Anyway, they called Jack onto the court to shoot a free throw at halftime for some reason, and I remember him heading out there, quickly and purposefully, grabbing the ball, pausing only momentarily to shoot (and make) his attempt and then returning to press row. He employed the same two-hand set shot he had used at Frankford High School 40 years earlier, and would use for nearly 30 years beyond that night, in those Palestra pickup games. (Yes, he played well into his 80s. And yes, he always jokingly claimed to be the leading scorer in arena history.) But it was his let’s-get-this-over-with bearing that struck me: No, this is not a problem. Nor is it a big deal. I mean, the guy barely broke stride. It was kind of like a walking set shot.

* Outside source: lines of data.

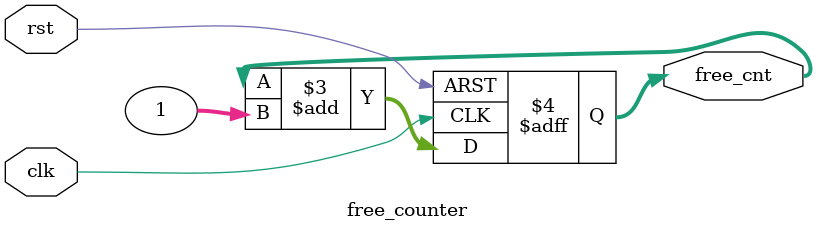
<source format=v>
module free_counter (
    input rst , 
    input clk ,
    output reg [31:0] free_cnt
);

    always @(posedge clk or negedge rst) begin
        if (!rst) begin
            free_cnt <= 32'd0;
        end else begin
            free_cnt <= free_cnt + 32'd1;
        end 
    end
endmodule
</source>
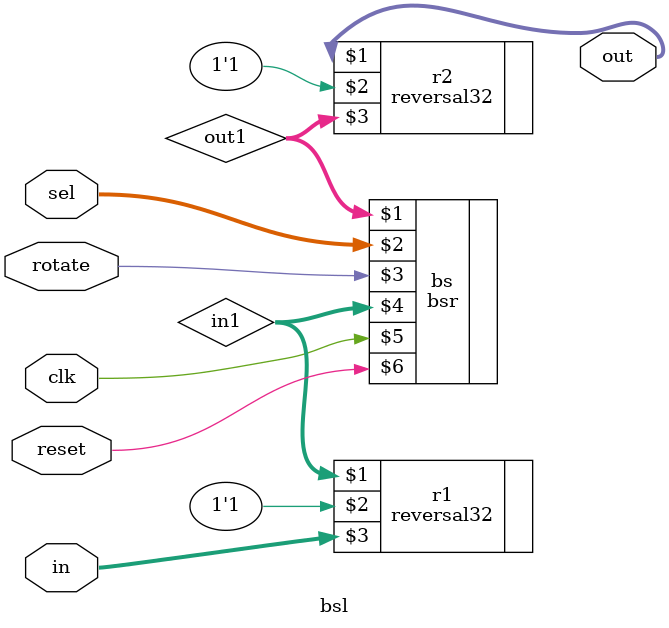
<source format=v>
module bsl(out,sel,rotate,in,clk,reset);
input [31:0]in;
input [4:0]sel;
input clk,reset,rotate;
output [32:0] out;
wire [32:0]out1,in1;
reversal32 r1(in1,1'b1,in);
bsr bs(out1,sel,rotate,in1,clk,reset);
reversal32 r2(out,1'b1,out1);
endmodule
</source>
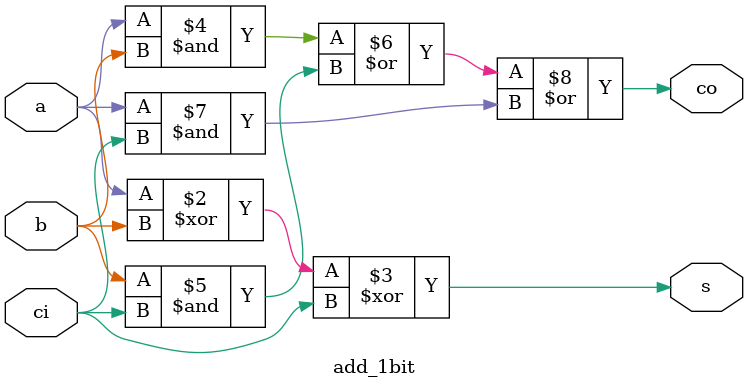
<source format=v>
`timescale 1ns/100ps
module add_1bit (a, b, ci, s, co );
input a, b, ci;
output s, co;
reg s, co;
always @(a, b, ci)
begin
s = #5 a ^ b ^ ci;
co = #3 (a & b) | (b &ci) | (a & ci);
end
endmodule
</source>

So that was my entree into his world. I got to know him over the years, because everybody did. We became friendly, because he invited that, indeed cultivated that.

It was much the same for Bracy, who continues to cherish those days and nights in the Palestra alongside a guy he so respected. It reached the point, Aaron said, where he talked on the phone with Scheuer “more than anyone else, outside of my family.” 

But in the last six months Bracy could hear the strain in Jack’s voice when they spoke, could feel him slipping away. They last spoke no more than two weeks before his death.

“I knew he wasn’t doing great,” Aaron said, “but I still didn’t expect the suddenness of this.”

One of Jack’s daughters emailed last Monday to let Bracy know that her dad was going into hospice care. And by Friday he was gone.

His obituary noted that he and his wife of 64 years, Jean, had four children in all, as well as eight grandchildren. That he had served in the U.S. Army in Korea. That he had done some coaching, worked in sales, even served as the marketing director for the old Philadelphia Bell of the World Football League back in the day.

But eventually he gravitated to the sportswriting corner of the world. Cleaned it up. Made it a happier place, just by being himself. And those he leaves behind wonder about filling an unfillable hole, about whether things can ever truly be the same again.